◆ Task requirements ◆
Rewrite the items from their start through the line containing "var sketch = newSketch(context, id", changing every "Q0" to "planeQuery" and leaving everything else unchanged. Leave out the picture.
----
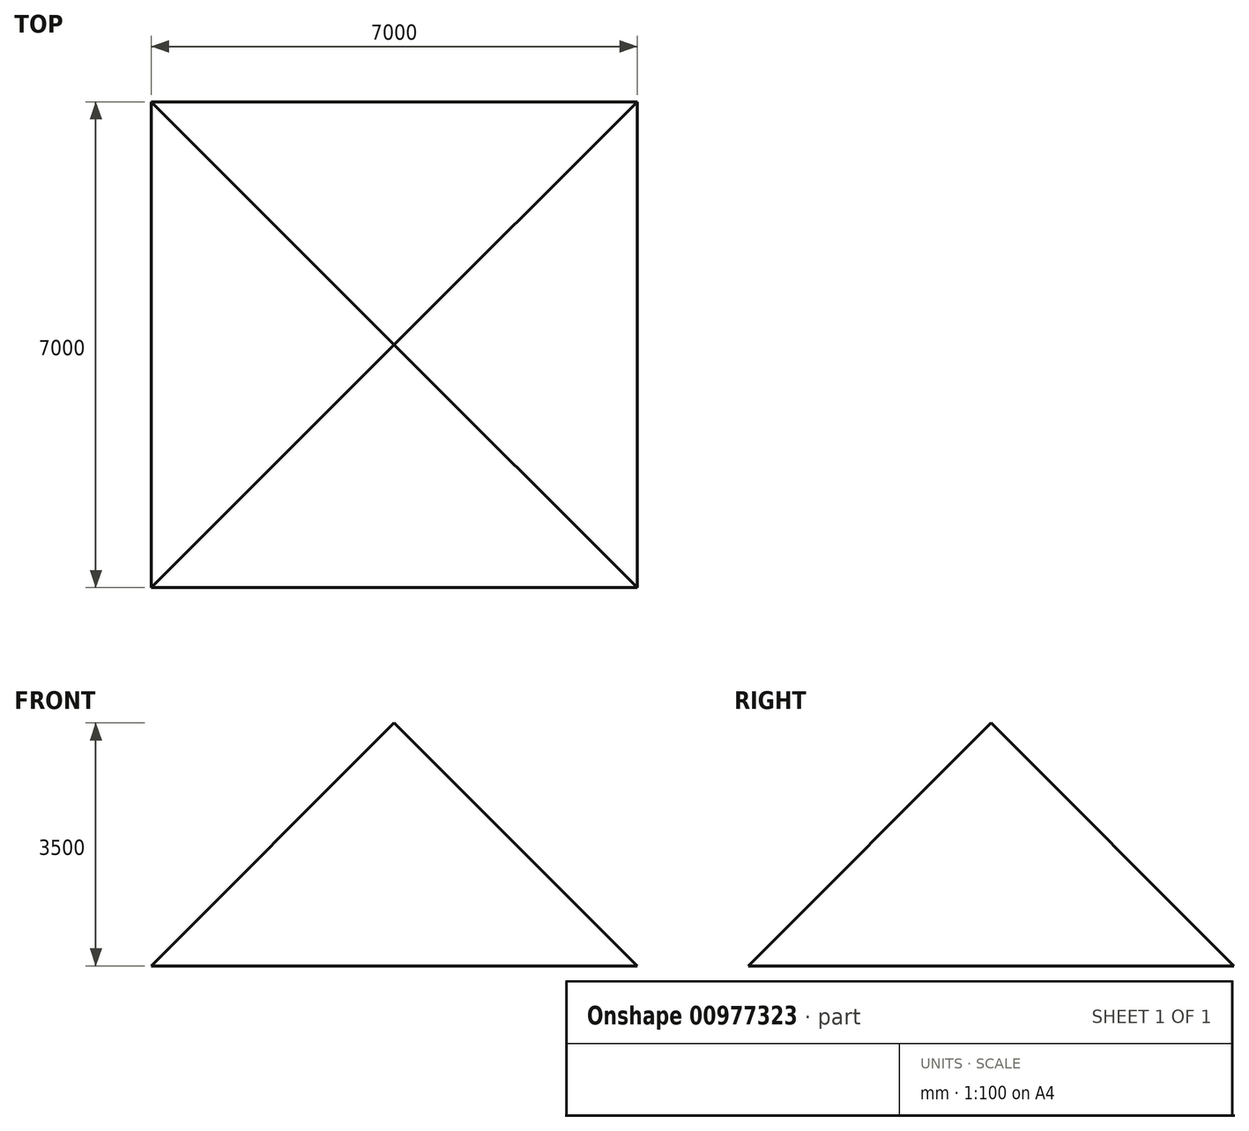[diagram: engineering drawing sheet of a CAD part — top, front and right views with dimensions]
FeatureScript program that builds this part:
annotation { "Feature Type Name" : "Feature", "Feature Type Description" : "" }
export const myFeature = defineFeature(function(context is Context, id is Id, definition is map)
    precondition{}
    {
        {
            var Q0;
            Q0=qCreatedBy(makeId("Top.planeOp"),FACE);
            var sketch = newSketch(context, id + "F0", { "sketchPlane" : qUnion([Q0])});
            skLineSegment(sketch, "E0.bottom", {"start": v(0, 0) * mm, "end": v(7000, 0) * mm});
            skLineSegment(sketch, "E0.top", {"start": v(0, 7000) * mm, "end": v(7000, 7000) * mm});
            skLineSegment(sketch, "E0.left", {"start": v(0, 0) * mm, "end": v(0, 7000) * mm});
            skLineSegment(sketch, "E0.right", {"start": v(7000, 0) * mm, "end": v(7000, 7000) * mm});
            skSolve(sketch);
        }
        {
            var Q0;
            Q0 = qSketchRegion(id + "F0", true);
            extrude(context, id + "F1", {"entities" : qUnion([Q0]), "depth" : 7000 * mm, "offsetDistance" : 25 * mm});
        }
        {
            var Q0;
            Q0=makeQuery(id+"F1.opExtrude","CAP_EDGE",EDGE,{"disambiguationData":[OSD([sQuery(id+"F0.wireOp",EDGE,"E0.bottom")])],"isStart":false});
            var Q1;
            Q1=makeQuery(id+"F1.opExtrude","CAP_EDGE",EDGE,{"disambiguationData":[OSD([sQuery(id+"F0.wireOp",EDGE,"E0.right")])],"isStart":false});
            var Q2;
            Q2=makeQuery(id+"F1.opExtrude","CAP_EDGE",EDGE,{"disambiguationData":[OSD([sQuery(id+"F0.wireOp",EDGE,"E0.top")])],"isStart":false});
            var Q3;
            Q3=makeQuery(id+"F1.opExtrude","CAP_EDGE",EDGE,{"disambiguationData":[OSD([sQuery(id+"F0.wireOp",EDGE,"E0.left")])],"isStart":false});
            chamfer(context, id + "F2", {"entities" : qUnion([Q0, Q1, Q2, Q3]), "width" : 3500 * mm, "tangentPropagation" : true});
        }
        {
            var Q0;
            Q0=makeQuery(id+"F1.opExtrude","CAP_FACE",FACE,{"disambiguationData":[OSD([sQuery(id+"F0.wireOp",EDGE,"E0.bottom"),sQuery(id+"F0.wireOp",EDGE,"E0.top"),sQuery(id+"F0.wireOp",EDGE,"E0.left"),sQuery(id+"F0.wireOp",EDGE,"E0.right")])],"isStart":true});
            extrude(context, id + "F3", {"entities" : qUnion([Q0]), "operationType" : NewBodyOperationType.REMOVE, "oppositeDirection" : true, "depth" : 3500 * mm, "offsetDistance" : 25 * mm});
        }
    });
----
◆ Answer below ◆
[diagram: engineering drawing sheet of a CAD part — top, front and right views with dimensions]
FeatureScript program that builds this part:
annotation { "Feature Type Name" : "Feature", "Feature Type Description" : "" }
export const myFeature = defineFeature(function(context is Context, id is Id, definition is map)
    precondition{}
    {
        {
            var planeQuery;
            planeQuery=qCreatedBy(makeId("Top.planeOp"),FACE);
            var sketch = newSketch(context, id + "F0", { "sketchPlane" : qUnion([planeQuery])});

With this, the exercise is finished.